The number of flowers in the spring of 2005 is positively correlated with the yield in the autumn (r S  = 0.60 for RC and r = 0.82 for FJ). If a map of the number of flowers could be used to predict yield early in the season, this would improve the ability of the farmer and the industry to plan the marketing of fruit. Furthermore, the soluble solids content is negatively correlated with (log) flower number (r = −0.66 for RC and r S  = −0.60 for FJ), but the correlation with yield is reduced and in the case of RC not significant (r = −0.33 for RC and r S  = −0.46 for FJ).

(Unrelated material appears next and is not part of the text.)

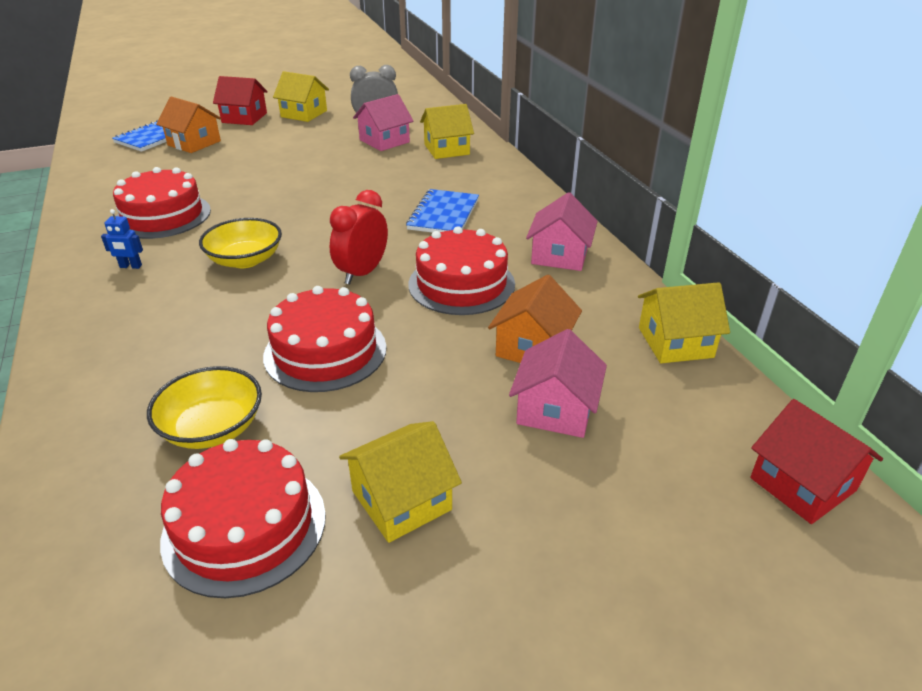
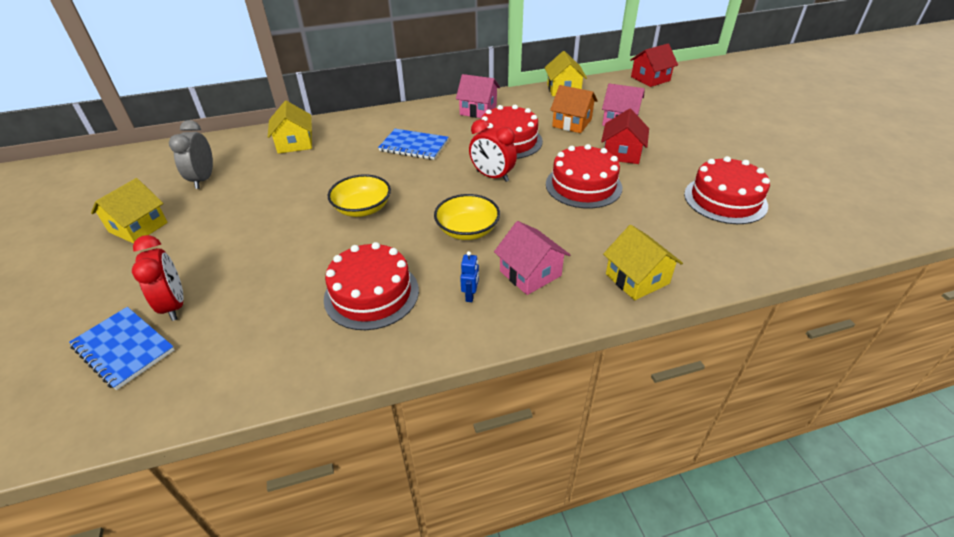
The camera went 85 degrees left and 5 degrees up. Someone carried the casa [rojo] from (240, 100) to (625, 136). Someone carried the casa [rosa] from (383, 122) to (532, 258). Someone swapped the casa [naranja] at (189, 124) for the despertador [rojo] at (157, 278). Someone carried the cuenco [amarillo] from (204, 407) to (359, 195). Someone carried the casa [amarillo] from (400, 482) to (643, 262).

It would appear that this quality variable is more strongly governed by conditions before flower thinning. Other potential uses of such a map include planning site-specific chemical thinning of flowers, fertilizer application and fruit thinning.

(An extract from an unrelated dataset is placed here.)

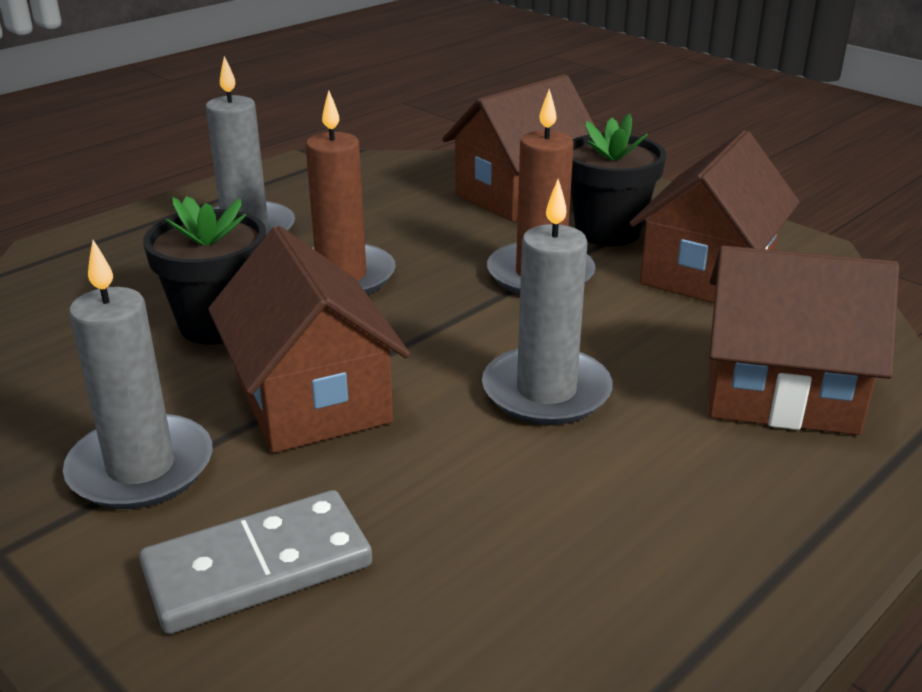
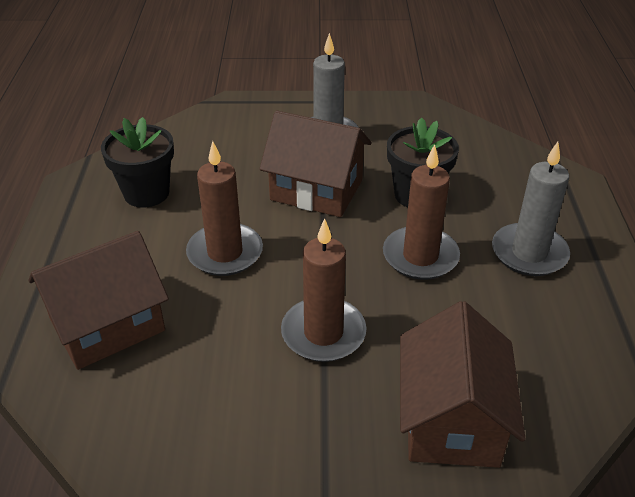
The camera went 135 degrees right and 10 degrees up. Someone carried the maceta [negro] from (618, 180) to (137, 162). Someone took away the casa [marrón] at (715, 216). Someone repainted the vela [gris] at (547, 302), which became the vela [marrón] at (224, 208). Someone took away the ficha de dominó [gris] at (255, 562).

Chemical thinning is applied 10–15 days after blossoming. The effects of chemical thinners on thinning and fruit set are complex and not fully understood. As a first step, chemical thinning could be applied in the parts of the orchard only where the flower numbers are large. Reducing the quantity of chemical used has economic as well as environmental implications.

One fertilizer application strategy would be to apply less fertilizer where flowers are sparse and more where the flowering is greater and trees have higher yield potential. The application of fertilizers in low yielding areas can lead to excess vegetation growth, which increases shading, sensitivity to diseases and competition with flowering the following year. Vegetation growth competes with the creation of flower buds in the summer thereby affecting the yield of the following growing season.

Variation in yield and quality provide a potential for selective harvesting of apples. In areas of the orchard where yield density is high, harvesting could be done in two stages, at each step harvesting only ripe fruit. In low yielding areas, all fruits would be harvested at once.

Conclusions

From the results of the two year experiment in a 0.8 ha orchard we concluded that:

  • Significant spatial and temporal variability existed in yield and fruit quality. Global trends in the spatial pattern reflected orchard topography (aspect and light availability). The yield of Red Chief in 2005 showed spatial dependence with an effective range of 35 m, equivalent to about 15 trees along a row.

  • No correlation was detected between per tree yield (kg) and average fruit mass (g) of apples for both cultivars in either season, indicating that higher yields were a reflection of larger numbers of fruit.

  • Large yields were achieved at some cost in quality. Both yield and flowering were negatively correlated with several fruit quality traits such as flesh firmness, soluble solids and malic acid content, although the patterns were not consistent between cultivars and years. Fruit mass and flesh firmness were negatively correlated with each other for Red Chief.

  • The number of flowers per tree was positively and significantly correlated with yield of the related year indicating that yield might potentially be predicted early in the season from maps of flowering.